▶ _RECORDED INFORMATION_:
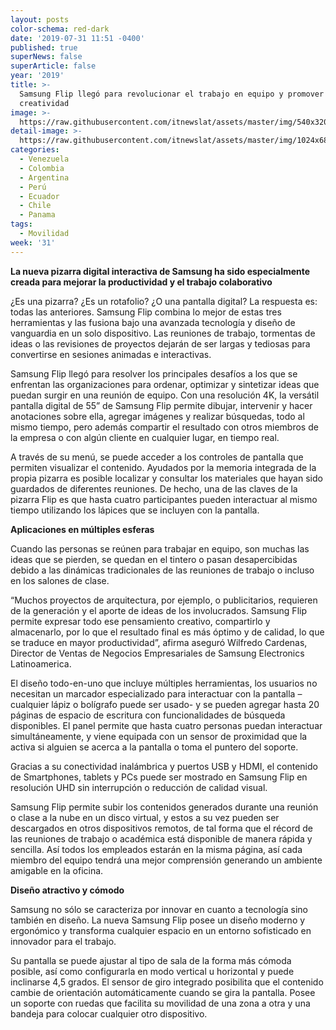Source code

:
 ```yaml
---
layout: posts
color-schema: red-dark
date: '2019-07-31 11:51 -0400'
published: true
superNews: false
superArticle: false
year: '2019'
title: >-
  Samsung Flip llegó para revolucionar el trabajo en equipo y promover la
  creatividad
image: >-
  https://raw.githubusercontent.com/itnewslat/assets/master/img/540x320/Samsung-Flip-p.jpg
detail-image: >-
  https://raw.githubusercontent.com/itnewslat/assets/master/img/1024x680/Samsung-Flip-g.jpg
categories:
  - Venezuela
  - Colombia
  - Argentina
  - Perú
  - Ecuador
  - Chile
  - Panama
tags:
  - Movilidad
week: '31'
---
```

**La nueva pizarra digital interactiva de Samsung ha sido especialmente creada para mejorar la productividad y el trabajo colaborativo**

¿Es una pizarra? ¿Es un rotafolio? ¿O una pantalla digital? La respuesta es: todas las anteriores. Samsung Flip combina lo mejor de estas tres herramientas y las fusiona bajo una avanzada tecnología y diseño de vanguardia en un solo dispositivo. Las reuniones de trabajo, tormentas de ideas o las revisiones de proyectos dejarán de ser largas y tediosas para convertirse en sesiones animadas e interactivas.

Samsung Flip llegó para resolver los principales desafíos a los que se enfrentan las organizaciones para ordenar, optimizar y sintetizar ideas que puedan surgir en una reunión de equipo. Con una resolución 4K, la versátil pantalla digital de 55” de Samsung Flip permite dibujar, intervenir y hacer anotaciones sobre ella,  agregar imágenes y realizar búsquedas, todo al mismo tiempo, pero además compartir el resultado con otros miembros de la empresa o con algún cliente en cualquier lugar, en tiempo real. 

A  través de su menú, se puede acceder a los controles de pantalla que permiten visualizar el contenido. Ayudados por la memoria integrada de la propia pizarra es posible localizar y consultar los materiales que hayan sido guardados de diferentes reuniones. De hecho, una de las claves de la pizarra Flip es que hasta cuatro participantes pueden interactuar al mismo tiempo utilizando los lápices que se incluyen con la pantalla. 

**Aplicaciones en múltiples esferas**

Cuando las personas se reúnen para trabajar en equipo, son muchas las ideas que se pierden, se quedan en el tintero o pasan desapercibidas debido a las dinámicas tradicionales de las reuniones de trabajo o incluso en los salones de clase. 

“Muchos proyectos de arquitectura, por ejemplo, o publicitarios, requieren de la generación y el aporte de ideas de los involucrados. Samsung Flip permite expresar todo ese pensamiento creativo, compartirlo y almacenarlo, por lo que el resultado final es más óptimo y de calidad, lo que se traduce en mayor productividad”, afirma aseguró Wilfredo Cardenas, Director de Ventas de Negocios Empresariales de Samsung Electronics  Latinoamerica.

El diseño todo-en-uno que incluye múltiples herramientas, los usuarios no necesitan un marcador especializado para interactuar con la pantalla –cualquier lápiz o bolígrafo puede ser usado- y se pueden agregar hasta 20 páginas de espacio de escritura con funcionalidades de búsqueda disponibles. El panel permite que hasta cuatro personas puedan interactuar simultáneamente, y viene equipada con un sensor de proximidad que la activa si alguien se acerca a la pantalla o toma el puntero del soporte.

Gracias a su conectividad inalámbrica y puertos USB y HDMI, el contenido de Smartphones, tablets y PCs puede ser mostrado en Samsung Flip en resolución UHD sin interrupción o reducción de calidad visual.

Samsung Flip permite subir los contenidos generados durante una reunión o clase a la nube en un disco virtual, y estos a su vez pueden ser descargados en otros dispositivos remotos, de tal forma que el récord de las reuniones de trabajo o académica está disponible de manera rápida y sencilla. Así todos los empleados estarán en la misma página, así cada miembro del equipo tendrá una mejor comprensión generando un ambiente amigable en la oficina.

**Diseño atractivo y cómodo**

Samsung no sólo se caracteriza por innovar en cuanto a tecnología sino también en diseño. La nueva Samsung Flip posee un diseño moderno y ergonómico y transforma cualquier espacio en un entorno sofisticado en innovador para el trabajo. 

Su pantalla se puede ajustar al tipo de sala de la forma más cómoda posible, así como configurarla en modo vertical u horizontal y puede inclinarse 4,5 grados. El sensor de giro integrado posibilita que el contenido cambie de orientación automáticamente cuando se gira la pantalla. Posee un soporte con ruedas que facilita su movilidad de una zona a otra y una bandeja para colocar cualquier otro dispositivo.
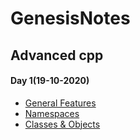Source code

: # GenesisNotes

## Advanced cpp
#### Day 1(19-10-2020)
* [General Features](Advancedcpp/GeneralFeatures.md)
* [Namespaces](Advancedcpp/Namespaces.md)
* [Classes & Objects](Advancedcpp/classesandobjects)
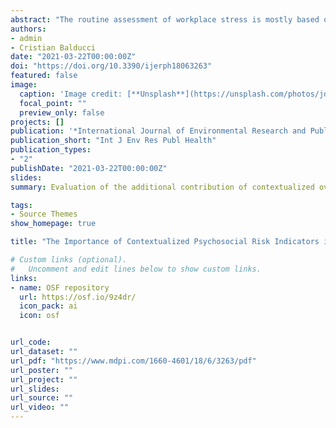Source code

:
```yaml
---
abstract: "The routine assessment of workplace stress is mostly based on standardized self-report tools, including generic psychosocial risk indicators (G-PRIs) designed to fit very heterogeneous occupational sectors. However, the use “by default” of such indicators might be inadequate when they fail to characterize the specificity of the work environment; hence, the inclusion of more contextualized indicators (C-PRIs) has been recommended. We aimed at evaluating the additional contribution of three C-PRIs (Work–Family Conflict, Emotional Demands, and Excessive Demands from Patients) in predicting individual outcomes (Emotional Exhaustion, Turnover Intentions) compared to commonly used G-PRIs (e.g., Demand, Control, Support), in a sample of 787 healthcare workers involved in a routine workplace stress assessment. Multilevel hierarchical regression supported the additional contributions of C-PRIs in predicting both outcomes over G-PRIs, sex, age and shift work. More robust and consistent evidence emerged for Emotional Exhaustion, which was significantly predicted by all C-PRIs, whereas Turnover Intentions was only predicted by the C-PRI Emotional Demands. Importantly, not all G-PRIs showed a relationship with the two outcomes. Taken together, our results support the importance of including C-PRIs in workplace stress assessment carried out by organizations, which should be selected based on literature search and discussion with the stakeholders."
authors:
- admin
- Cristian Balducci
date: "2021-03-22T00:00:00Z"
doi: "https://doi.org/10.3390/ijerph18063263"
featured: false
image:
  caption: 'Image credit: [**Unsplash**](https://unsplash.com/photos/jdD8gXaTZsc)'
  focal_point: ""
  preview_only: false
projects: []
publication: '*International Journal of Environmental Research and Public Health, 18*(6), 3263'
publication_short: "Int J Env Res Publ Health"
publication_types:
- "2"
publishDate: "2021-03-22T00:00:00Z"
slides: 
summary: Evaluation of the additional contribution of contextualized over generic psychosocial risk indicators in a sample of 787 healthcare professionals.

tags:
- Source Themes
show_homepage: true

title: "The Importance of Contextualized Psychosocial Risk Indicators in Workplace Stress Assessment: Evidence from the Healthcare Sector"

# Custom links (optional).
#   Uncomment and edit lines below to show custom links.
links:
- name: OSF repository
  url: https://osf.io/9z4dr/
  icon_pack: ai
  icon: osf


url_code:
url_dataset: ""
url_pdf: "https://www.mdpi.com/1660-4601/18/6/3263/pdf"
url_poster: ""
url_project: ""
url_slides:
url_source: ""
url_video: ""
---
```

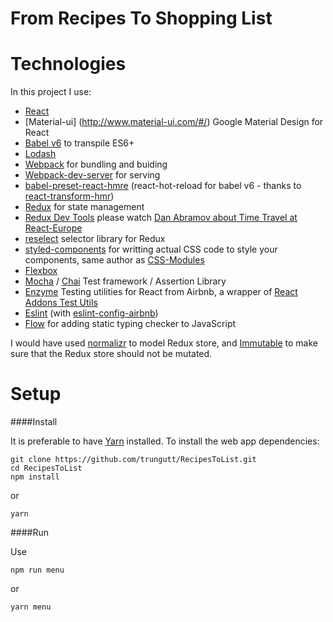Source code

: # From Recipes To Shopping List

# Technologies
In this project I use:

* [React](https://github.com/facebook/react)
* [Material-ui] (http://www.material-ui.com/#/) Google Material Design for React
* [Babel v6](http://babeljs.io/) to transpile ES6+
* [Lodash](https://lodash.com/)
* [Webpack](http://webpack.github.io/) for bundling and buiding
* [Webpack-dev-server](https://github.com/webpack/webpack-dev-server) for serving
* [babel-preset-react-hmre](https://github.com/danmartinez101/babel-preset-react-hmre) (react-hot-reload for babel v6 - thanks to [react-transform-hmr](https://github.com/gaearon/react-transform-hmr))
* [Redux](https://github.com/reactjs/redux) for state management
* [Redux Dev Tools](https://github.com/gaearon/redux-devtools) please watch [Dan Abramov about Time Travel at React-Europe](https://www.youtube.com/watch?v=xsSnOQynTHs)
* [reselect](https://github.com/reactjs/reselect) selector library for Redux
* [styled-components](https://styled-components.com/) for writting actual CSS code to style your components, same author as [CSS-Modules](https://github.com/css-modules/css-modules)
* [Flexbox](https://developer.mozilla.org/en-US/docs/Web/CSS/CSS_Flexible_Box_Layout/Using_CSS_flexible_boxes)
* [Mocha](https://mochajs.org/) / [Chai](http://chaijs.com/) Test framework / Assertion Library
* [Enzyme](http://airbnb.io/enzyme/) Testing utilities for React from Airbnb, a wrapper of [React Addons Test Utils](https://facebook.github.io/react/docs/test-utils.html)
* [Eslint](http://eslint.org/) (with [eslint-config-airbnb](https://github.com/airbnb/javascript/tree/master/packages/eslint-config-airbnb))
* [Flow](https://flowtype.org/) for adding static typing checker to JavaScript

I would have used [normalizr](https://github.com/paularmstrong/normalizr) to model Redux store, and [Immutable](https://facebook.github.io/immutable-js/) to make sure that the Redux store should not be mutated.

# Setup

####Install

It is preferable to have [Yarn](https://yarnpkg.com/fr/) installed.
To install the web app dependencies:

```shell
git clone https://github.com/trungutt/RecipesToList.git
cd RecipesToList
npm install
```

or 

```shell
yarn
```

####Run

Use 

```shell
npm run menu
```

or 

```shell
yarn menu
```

* * *

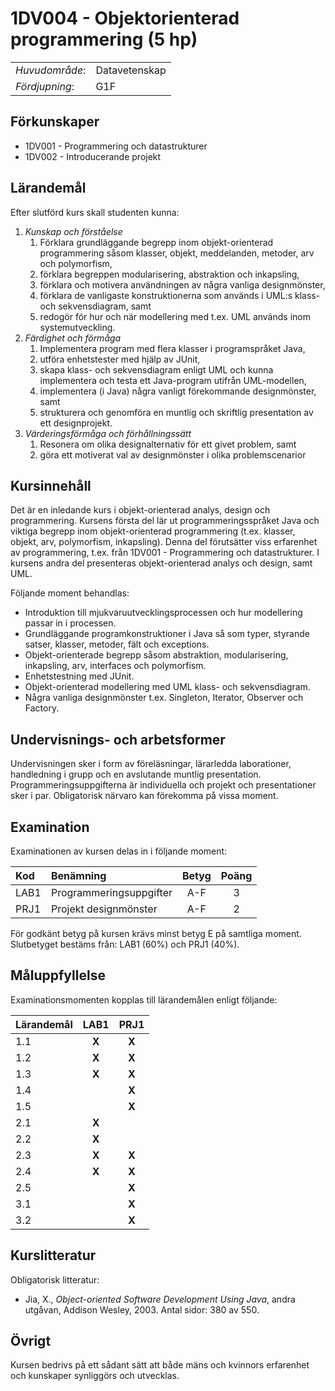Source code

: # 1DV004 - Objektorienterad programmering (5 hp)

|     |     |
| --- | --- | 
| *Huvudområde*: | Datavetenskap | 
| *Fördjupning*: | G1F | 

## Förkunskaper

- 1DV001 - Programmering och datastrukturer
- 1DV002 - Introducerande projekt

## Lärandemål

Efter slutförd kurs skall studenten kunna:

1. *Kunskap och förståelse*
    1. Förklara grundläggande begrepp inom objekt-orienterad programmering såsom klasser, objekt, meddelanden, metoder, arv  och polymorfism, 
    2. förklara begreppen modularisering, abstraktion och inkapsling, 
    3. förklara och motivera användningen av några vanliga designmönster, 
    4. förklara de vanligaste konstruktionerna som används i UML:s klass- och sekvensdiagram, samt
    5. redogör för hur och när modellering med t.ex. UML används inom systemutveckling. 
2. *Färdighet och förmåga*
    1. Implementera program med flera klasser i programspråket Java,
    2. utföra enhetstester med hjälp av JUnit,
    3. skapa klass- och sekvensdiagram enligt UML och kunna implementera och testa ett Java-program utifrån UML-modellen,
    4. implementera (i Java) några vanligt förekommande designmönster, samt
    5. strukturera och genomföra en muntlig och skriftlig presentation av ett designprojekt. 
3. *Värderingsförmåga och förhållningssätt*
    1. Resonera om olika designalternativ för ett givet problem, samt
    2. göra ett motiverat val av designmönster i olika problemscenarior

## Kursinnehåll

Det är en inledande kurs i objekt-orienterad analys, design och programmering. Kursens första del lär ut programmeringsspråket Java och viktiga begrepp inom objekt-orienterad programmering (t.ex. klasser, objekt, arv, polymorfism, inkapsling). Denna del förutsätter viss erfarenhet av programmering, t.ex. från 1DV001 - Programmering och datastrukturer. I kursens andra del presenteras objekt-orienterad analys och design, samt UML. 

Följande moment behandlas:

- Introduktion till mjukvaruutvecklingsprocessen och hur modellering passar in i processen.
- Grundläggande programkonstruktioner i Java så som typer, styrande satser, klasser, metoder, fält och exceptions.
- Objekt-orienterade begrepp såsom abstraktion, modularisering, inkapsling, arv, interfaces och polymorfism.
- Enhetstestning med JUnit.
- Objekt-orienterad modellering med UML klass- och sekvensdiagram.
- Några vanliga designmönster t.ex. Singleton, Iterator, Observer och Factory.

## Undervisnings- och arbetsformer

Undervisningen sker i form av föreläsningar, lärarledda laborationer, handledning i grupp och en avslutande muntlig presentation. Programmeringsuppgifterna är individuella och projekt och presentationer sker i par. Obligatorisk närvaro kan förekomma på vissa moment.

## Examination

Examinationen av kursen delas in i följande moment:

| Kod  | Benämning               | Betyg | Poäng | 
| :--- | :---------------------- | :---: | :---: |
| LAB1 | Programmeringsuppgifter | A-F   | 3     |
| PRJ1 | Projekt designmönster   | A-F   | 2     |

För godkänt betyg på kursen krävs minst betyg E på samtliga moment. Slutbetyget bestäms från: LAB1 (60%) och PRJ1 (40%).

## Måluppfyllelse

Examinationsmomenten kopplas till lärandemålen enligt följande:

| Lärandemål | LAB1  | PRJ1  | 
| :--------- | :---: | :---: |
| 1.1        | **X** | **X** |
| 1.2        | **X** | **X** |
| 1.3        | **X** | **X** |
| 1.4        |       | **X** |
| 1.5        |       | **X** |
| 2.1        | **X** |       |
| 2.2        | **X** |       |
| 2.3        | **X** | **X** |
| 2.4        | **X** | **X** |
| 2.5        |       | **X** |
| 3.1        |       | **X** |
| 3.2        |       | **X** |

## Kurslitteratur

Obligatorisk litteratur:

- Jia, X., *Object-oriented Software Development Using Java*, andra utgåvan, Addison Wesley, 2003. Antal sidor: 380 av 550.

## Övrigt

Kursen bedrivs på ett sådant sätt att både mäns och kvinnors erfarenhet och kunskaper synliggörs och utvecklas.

▶ _WHAT TO PRODUCE_:
There is a line with "- Introduktion till" and a line with "- Grundläggande programkonstruktioner" above. Copy exactly those two lines and all lines between them, with nothing else.

▶ _RESPONSE TO THIS TASK_:
- Introduktion till mjukvaruutvecklingsprocessen och hur modellering passar in i processen.
- Grundläggande programkonstruktioner i Java så som typer, styrande satser, klasser, metoder, fält och exceptions.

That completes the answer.